Segundo disse, devido ao aumento de casos de infeção pelo coronavírus SARS-CoV-2 que se regista em Portugal, “na última semana o número aumentou”, tendo-se registado um “pico de testes realizados na segunda-feira que chegou aos 15 mil”.

De acordo com a responsável da ANF, este serviço de testes rápidos de antigénio (TRAg) de uso profissional tem sido agora procurado maioritariamente por pessoas que apresentam sintomas de covid-19.”

A perceção e os relatos que vamos tendo é que a positividade é grande, porque são as pessoas que já apresentam sintomas que mais se dirigem às farmácias para efetuar o teste”, afirmou Ema Paulino. De acordo com a farmacêutica, a ANF já apresentou a disponibilidade para voltar a fazer testes gratuitos à população portuguesa, seja através do regresso da modalidade de comparticipação pelo Serviço Nacional de Saúde, ou através do sistema em vigor de prescrição pela linha SNS 24.

“Nós já manifestámos a nossa disponibilidade para podermos, novamente, proporcionar testes gratuitos nas farmácias”, adiantou Ema Paulino, ao salientar que uma das possibilidades é fazer o teste “às pessoas que vêm já com essa referenciação do seu médico quer da linha SNS 24″.”Ainda não temos resposta final se será uma solução a avançar ou não”, disse.
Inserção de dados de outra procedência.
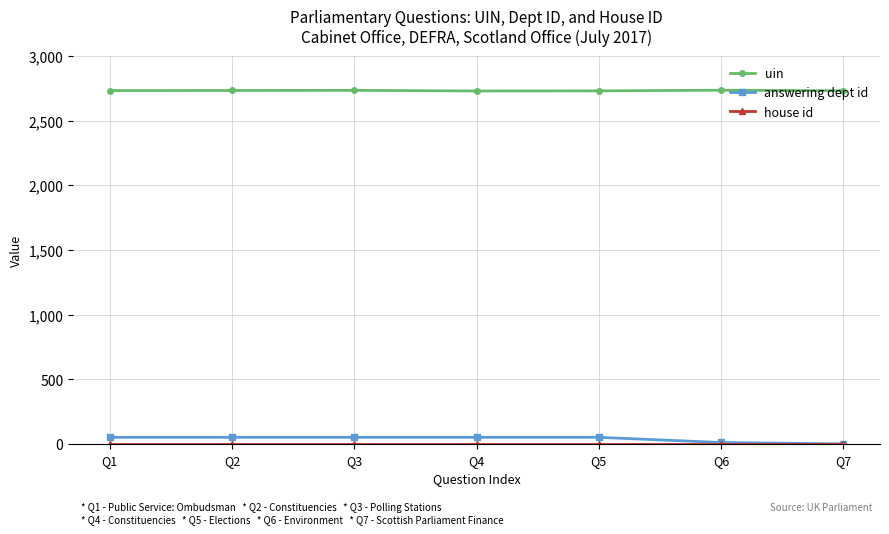

Which series has the widest spread of values?

answering dept id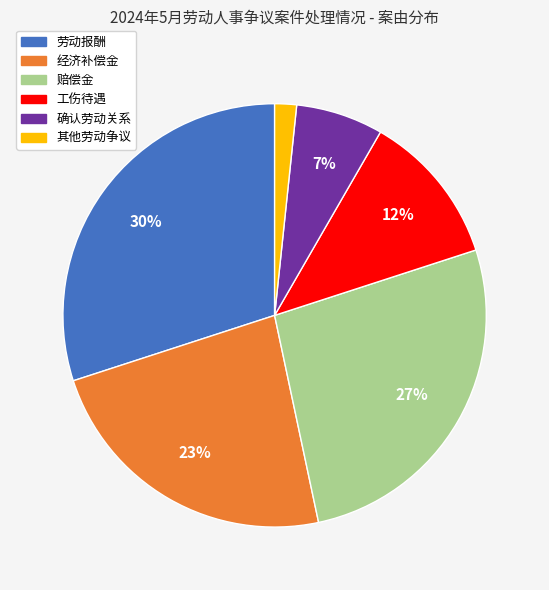

To the nearest percent, what percentage of the pie is 经济补偿金?

23%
Os testes de despiste da covid-19 realizados nas farmácias e nos laboratórios deixaram de ser gratuitos a partir deste mês, anunciou o Ministério da Saúde no final de abril, que alegou a “evolução positiva da situação epidemiológica de covid-19 em Portugal e a capacidade de resposta do Serviço Nacional de Saúde”.
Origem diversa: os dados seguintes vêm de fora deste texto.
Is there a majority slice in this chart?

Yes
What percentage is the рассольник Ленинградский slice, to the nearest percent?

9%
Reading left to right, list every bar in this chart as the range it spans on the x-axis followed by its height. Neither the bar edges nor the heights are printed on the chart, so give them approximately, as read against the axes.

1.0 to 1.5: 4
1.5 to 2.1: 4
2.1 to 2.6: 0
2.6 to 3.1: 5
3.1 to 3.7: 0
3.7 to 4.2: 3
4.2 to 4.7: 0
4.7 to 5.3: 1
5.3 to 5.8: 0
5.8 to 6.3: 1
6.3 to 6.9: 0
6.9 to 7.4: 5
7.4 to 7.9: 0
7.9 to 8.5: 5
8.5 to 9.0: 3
De acordo com os dados do Ministério disponibilizados à Lusa, os cerca de 8,1 milhões de testes gratuitos, feitos ao abrigo deste regime excecional que terminou no último dia de abril, representaram uma comparticipação de mais de 118 milhões de euros.

Os TRAg começaram a ser comparticipados a 10 euros e depois a 15 euros e agora são de preço livre, dentro de intervalos determinados. De acordo com o relatório da Direção-Geral da Saúde (DGS) e do Instituto Nacional de Saúde Doutor Ricardo Jorge (INSA) sobre a situação da pandemia em Portugal divulgado na sexta-feira, a proporção de testes positivos para SARS-CoV-2, entre 26 de abril e 02 de maio, foi de 26,7%, muito superior ao limiar dos 4% e com tendência crescente.

Covid-19: 21 internados no hospital de Famalicão

Segundo informações recolhidas por CIDADE HOJE, o hospital de Famalicão regista esta quarta-feira 21 internados com covid-19 «e a tendência é para subir», informa fonte hospitalar.

A maioria dos internados têm outras patologias associadas.

Recorde que Portugal tem registado um aumento de casos diários de covid-19, sendo que esta segunda-feira atingiu quase 34 mil casos. Os dados das autoridades de saúde indicam que desde 8 de fevereiro que não se contavam tantos novos casos de SARS-CoV-2 e que o número agora alcançado, num único dia, só tinha sido ultrapassado durante a chamada quinta vaga, quando no final de janeiro houve dias com cerca de 65 mil casos.